My fix: Don’t always pick the single fastest mirror
So ultimately, my pull request into librepo turned out to be quite a short patch, and in my opinion a pretty clever fix lacking the appetite to fundamentally change the measurement used to rank the mirrors.
Now, instead of librepo ranking mirrors by a strict ordering of lowest latency first, my change measures the latency of all the mirrors and separates mirrors into two lists: mirrors with less than twice the best latency, and mirrors with higher latency than twice the fastest. We take the pool of “mirrors with less than 2x latency” and shuffle them together, and then append the rest of the mirrors sorted by latency.
This change means that:
- When a single mirror is significantly closer to the user than the rest, there is no change in behavior and that one mirror is always picked.

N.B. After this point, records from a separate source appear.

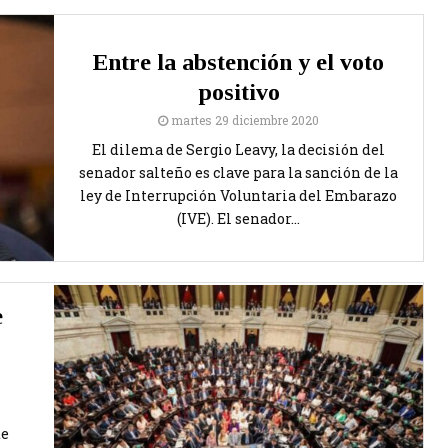
Entre la abstención y el voto
positivo
martes 29 diciembre 2020
El dilema de Sergio Leavy, la decisión del
senador salteño es clave para la sanción de la
ley de Interrupción Voluntaria del Embarazo
(IVE). El senador...
e
de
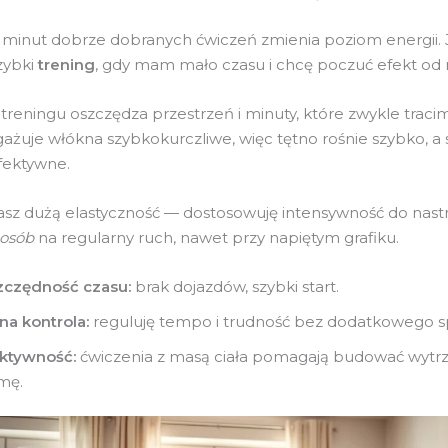
 minut dobrze dobranych ćwiczeń zmienia poziom energii. 
zybki
trening
, gdy mam mało czasu i chcę poczuć efekt od 
treningu oszczędza przestrzeń i minuty, które zwykle traci
gażuje włókna szybkokurczliwe, więc tętno rośnie szybko, a 
 efektywne.
 dużą elastyczność — dostosowuję intensywność do nastro
osób
na regularny ruch, nawet przy napiętym grafiku.
zczędność czasu:
brak dojazdów, szybki start.
na kontrola:
reguluję tempo i trudność bez dodatkowego s
ktywność:
ćwiczenia z masą ciała pomagają budować wytrz
mę.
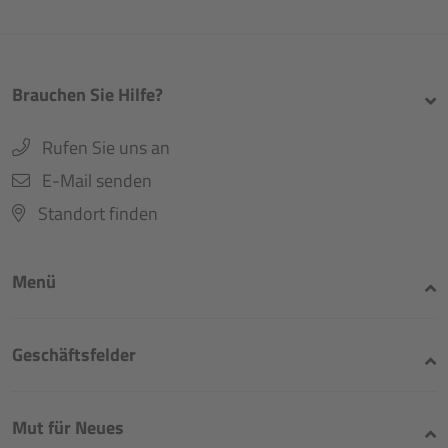
Brauchen Sie Hilfe?
Rufen Sie uns an
E-Mail senden
Standort finden
Menü
Geschäftsfelder
Mut für Neues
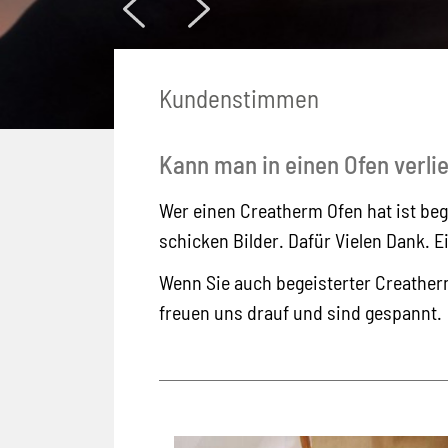
Kundenstimmen
Kann man in einen Ofen verli
Wer einen Creatherm Ofen hat ist beg
schicken Bilder. Dafür Vielen Dank. Ei
Wenn Sie auch begeisterter Creatherm
freuen uns drauf und sind gespannt.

- When theres a few mirrors that are about the same as the one closest mirror, instead of always picking the one closest one, we randomly rotate across the pool.
In both instances, DNF still has the full list of mirrors to fall back on if the first mirror(s) are unavailable.
My Concerns
I think there’s two ways that this change is going to go sideways:
- We are no longer picking the single lowest latency mirror, so it is possible that users are going to have instances where they’re picking something slightly further away that has significantly lower performance for reasons that aren’t latency related.
- Shuffling the mirror list means that every time that you run DNF, you’re going to be hitting a different mirror, so we’re relying more on the mirror-to-mirror consistency than before. This means that if one of the near-by mirrors is behind on updates and doesn’t have expected RPM files, the user is going to see more errors than previously.
The counter arguments boil down to “having DNF always pick the best mirror is a fundamentally unsolvable problem” and “without fastestmirror we already see the inconsistency issue”.
So I’m not fundamentally fixing fastestmirror here, and the answer for poor mirror performance is still always “turn off awful performing mirrors, add more mirrors to scale horizontally”. But hopefully this small change makes fastestmirror less bad, and once it eventually lands in major distributions I’m going to be very interested to see what the community feedback is with real world experience. Once it does end up getting shipped, I’ll be sure to update this blog post to mention where it’s available.